The study is believed to be the first to explore a positive affect skills intervention on people diagnosed with early stage HIV. The results from the intervention are promising for individuals recently diagnosed with other chronic illnesses.
The HIV study is a component of a larger body of positive affect research being conducted by Moskowitz. She is also researching the effects of the positive affect skills intervention on women with metastatic breast cancer, individuals with type 2 diabetes, and caregivers of dementia patients.
Moskowitz recruited 159 participants diagnosed with HIV within three months of the study. Participants were randomized into two groups- one group required five in-person positive affect skills sessions and the other was an attention-matched control condition.
Researchers designed tools based on eight skills that demonstrated an improvement in positive emotions, including:
- Recognizing a positive event each day
- Savoring that positive event and logging it in a journal or telling someone about it
- Starting a daily gratitude journal
- Listing a personal strength each day and noting how you used this strength recently
- Setting an attainable goal each day and noting your progress
- Reporting a relatively minor stressor each day, then listing ways in which the event can be positively reappraised. This can lead to increased positive affect in the face of stress
- Understanding small acts of kindness can have a big impact on positive emotion and practicing a small act of kindness each day
- Practicing mindfulness with a daily 10-minute breathing exercise, concentrating on the breath
Fifteen months after the interventions, 91 percent of the positive affect skills intervention group had a lower viral load in comparison to 76 percent in the control group. The intervention may also have a public health benefit.
“From a public health perspective, that is potentially huge for prevention of HIV,” Moskowitz said. “HIV is less likely to be transmitted with a low viral load. To have a difference like that is amazing.”
Moskowitz believes that the reduced viral load could be a result of a stronger immune system. Studies have shown that positive emotion among individuals living with HIV is associated with a higher CD4 count, a marker of less HIV-related damage to the immune system. Moskowitz notes, however, that the suppressed viral load could be a result of a participant’s better adherence to an antiretroviral drug therapy, which generally leads to a lower viral load.

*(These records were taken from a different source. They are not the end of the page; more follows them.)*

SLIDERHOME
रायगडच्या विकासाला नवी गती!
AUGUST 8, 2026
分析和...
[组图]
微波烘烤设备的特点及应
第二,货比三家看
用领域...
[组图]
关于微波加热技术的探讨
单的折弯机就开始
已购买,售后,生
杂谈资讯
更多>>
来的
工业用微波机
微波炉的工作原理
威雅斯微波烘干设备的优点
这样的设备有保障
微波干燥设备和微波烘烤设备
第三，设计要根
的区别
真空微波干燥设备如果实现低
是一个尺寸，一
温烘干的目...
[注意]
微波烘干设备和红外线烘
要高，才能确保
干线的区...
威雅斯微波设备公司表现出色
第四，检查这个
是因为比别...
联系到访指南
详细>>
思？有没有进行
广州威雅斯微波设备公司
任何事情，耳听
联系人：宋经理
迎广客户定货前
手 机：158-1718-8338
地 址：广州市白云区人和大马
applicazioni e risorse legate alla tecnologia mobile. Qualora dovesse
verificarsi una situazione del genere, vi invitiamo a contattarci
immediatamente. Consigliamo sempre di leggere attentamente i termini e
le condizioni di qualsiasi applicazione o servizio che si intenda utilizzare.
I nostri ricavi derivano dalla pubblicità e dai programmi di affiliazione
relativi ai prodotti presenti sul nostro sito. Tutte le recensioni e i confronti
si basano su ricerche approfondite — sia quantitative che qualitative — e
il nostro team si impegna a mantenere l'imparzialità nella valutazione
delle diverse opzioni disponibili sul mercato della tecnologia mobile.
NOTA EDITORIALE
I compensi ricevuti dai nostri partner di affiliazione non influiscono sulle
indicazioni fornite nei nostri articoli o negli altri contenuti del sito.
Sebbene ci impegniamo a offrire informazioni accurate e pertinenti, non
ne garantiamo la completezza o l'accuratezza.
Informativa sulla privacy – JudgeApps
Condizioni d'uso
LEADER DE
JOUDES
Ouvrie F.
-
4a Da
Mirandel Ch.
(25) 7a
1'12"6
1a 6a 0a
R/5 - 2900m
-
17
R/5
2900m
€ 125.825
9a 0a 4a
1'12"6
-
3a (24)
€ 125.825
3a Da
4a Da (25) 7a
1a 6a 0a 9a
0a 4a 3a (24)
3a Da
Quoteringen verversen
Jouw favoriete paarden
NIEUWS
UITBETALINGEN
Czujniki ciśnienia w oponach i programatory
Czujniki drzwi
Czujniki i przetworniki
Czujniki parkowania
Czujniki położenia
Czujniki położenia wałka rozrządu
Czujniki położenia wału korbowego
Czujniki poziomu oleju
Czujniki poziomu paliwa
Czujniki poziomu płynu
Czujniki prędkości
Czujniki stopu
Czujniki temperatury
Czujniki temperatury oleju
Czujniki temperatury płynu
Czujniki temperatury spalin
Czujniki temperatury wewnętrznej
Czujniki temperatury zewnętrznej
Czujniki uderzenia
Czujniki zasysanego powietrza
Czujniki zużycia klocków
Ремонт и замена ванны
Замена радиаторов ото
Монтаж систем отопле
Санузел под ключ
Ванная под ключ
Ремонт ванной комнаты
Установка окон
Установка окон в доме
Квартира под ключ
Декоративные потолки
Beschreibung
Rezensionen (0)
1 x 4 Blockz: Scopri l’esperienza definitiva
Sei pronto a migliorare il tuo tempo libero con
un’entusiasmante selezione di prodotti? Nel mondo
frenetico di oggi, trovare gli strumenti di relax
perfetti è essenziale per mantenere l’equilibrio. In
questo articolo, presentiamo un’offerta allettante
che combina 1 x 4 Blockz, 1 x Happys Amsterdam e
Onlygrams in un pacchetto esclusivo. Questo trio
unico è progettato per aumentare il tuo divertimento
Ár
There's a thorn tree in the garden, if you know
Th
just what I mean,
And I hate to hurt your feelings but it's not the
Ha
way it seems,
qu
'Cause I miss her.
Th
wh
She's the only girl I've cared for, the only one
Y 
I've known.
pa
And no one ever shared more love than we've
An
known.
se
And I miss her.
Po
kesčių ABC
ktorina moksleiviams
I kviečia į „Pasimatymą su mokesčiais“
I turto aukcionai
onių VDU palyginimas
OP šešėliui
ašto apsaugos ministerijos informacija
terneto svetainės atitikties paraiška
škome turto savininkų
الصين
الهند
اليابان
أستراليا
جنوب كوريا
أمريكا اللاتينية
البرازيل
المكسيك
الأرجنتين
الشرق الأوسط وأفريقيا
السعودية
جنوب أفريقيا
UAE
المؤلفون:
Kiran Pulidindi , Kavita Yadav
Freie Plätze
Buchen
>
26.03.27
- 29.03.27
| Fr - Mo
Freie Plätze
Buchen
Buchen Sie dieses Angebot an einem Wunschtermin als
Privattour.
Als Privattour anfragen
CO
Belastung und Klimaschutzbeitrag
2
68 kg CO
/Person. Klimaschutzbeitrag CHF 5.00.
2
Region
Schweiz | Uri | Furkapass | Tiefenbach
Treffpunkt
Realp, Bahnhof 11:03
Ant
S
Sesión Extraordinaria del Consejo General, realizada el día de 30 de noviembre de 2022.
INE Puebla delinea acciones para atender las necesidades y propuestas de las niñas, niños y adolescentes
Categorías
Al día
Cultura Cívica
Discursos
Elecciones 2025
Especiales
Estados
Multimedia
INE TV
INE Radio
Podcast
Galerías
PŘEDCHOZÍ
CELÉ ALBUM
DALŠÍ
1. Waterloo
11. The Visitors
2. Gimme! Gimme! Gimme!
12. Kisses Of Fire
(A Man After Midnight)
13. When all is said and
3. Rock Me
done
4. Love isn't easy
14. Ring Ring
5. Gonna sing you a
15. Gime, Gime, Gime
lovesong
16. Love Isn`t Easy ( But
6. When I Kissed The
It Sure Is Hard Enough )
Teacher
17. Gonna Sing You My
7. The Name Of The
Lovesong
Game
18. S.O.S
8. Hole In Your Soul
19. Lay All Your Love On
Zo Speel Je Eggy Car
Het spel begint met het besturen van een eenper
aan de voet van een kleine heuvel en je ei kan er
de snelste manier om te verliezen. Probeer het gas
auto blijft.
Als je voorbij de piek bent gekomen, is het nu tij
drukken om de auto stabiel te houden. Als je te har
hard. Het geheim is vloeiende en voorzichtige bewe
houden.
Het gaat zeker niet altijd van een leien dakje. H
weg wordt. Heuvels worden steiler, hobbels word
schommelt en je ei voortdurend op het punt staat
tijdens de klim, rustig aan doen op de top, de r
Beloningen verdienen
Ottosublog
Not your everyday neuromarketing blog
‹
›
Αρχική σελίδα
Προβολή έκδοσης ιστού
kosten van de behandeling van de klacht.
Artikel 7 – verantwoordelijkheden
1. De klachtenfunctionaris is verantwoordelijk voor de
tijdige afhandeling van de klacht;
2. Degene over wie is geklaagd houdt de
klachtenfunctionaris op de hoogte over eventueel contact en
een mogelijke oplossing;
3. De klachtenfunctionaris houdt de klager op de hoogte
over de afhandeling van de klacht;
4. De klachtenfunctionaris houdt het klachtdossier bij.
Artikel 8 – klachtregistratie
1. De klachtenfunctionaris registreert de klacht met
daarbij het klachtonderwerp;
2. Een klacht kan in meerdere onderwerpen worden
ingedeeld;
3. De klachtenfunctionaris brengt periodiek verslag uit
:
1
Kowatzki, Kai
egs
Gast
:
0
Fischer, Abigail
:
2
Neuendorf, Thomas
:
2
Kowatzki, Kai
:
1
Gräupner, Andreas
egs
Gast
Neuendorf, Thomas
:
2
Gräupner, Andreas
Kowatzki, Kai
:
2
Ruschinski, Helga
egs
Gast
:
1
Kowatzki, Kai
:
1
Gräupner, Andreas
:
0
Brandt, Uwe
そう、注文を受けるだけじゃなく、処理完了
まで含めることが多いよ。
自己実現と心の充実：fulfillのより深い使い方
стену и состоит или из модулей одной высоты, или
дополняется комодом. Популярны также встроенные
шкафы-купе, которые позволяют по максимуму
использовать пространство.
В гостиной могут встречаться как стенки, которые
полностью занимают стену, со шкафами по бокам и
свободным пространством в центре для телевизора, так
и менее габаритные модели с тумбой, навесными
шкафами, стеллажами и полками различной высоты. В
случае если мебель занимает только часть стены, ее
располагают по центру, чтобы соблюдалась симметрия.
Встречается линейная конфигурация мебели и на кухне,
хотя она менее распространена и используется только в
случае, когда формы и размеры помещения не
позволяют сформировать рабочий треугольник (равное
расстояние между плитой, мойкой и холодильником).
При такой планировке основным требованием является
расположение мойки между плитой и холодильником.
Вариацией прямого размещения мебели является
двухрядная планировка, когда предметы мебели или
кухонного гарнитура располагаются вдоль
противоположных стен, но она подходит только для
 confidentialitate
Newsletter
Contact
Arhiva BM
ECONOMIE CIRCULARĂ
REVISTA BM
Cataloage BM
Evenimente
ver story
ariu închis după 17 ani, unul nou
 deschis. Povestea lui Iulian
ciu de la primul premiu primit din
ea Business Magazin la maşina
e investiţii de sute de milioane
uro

Moskowitz studied the use of antidepressants within both study groups, and found that while both groups recorded at baseline that 17 percent of participants were taking antidepressants, at fifteen months after intervention, still only 17 percent of the positive affect skills group continued to take antidepressants, while the control group’s use rose to 35 percent.
Members of the positive affect skills intervention group “did not increase antidepressant use, whereas overall the control group increased its antidepressant use,” Moskowitz said.